Went out finally
I woke up and didn’t want to get up. I just wanted to sleep all day. But I had to get my meds. I had a cup of coffee and some biscuits. I brushed my teeth before going back to my room. I was feeling like crap yesterday so never did it. I am growing my beard out but I might shave my head. I made an appointment with the barber for Friday. I have a birthday party to go to Sat and I don’t want my hair to be messy like it is right now.
I got dressed and then went to the bus stop. It was cold but I didn’t feel like wearing a jacket so I just grabbed another lighter jacket and wore my hoodie. I was warm. I got to the bus stop and thankfully there was a place to sit. I waited for the bus as I listened to Taylor’s 1989 TV. I saw on Instagram she release You’re Losing Me on streaming. I love this song. It gives me the feels every time I hear it. She is releasing her movie on her birthday in a few weeks.

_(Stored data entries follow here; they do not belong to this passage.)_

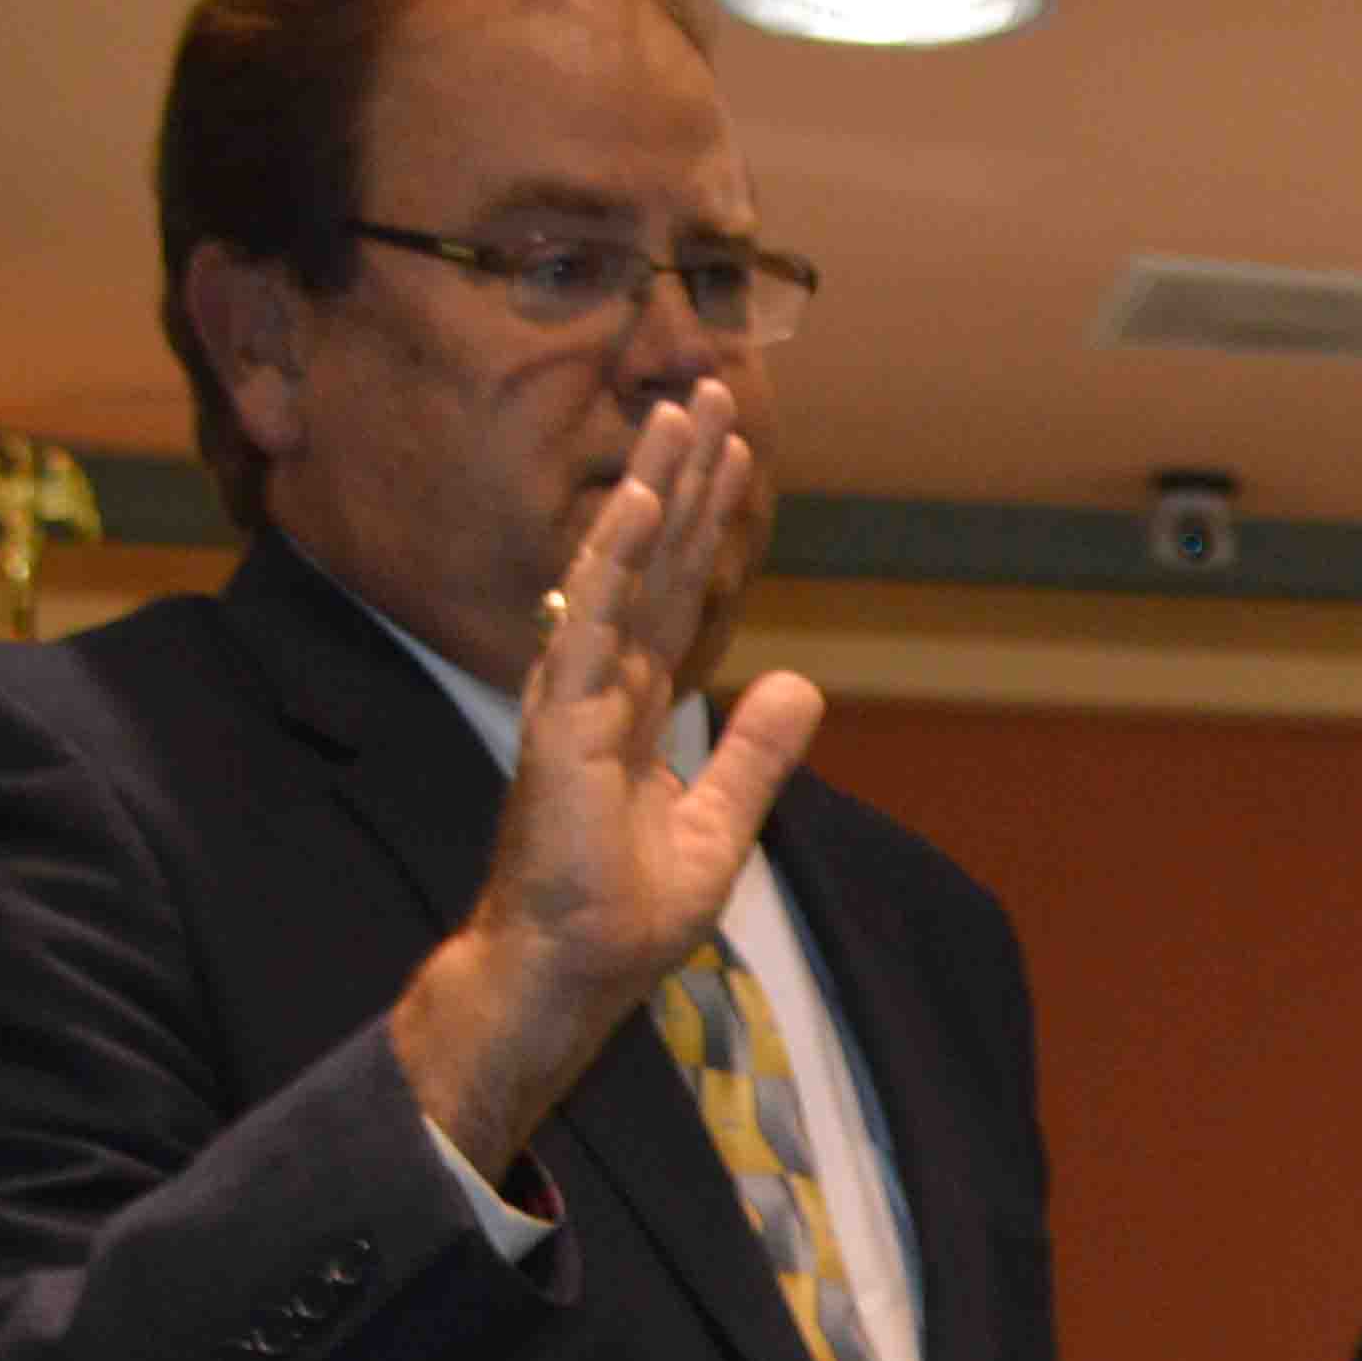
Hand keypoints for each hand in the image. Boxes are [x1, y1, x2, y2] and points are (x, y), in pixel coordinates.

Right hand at [392, 386, 823, 1177]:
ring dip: (653, 489)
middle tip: (712, 390)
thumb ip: (757, 753)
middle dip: (685, 476)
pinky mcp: (558, 720)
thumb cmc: (625, 912)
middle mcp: (602, 682)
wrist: (570, 970)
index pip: (682, 590)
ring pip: (619, 568)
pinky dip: (613, 557)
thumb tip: (803, 683)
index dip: (707, 519)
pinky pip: (588, 620)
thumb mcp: (719, 823)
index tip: (734, 451)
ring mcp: (575, 693)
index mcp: (636, 703)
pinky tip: (636, 497)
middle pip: (654, 558)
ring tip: (684, 412)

I went to the ATM when I got to the Square. I wanted to buy a drink and was debating on getting a birthday card for my uncle. I got the drink and went to get my meds. I didn’t like the selection of cards so I figured I would go to the other store on the way home. I waited for the bus home. I was starting to feel tight in my chest. I was coughing and but didn’t bring my inhaler. I waited it out. It got worse on the way home. I got a card at the store and then went home. I was breathing ok but was coughing up stuff. I made something to eat and then used my inhaler. I feel better now. I got a headache.

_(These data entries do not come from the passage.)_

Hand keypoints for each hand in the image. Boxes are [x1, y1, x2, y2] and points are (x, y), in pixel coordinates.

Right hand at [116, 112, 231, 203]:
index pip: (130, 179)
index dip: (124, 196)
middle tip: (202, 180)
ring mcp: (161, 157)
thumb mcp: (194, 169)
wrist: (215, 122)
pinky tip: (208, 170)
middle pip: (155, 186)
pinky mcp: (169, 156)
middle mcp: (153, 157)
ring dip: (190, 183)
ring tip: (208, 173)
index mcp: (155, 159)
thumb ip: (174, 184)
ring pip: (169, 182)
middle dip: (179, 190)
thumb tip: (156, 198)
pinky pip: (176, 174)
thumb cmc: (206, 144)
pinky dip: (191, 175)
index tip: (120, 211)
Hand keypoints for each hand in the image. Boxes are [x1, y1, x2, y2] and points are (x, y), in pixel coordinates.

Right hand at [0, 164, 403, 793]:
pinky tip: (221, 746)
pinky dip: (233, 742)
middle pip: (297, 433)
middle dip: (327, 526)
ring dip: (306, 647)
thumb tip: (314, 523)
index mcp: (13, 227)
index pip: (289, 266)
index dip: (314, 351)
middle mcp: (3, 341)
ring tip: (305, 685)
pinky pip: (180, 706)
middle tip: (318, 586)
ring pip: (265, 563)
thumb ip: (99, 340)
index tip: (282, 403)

I sent my psychiatrist a message about therapy. I don’t want to be in therapy anymore. I don’t know what the point of it is anymore. I’m not sure what my goals are, if any. Apparently talking about my suicidality and trauma isn’t enough like I thought it was. Maybe things have changed and therapists don’t do long term therapy anymore. I have had it going from therapist to therapist, not really getting the help that I feel I need. I thought seeing a CBT/DBT therapist was what I needed. The literature said this and I have been disappointed yet again. I don’t know anymore. Maybe it is me and I am really hopeless and no one has the fucking balls to tell me.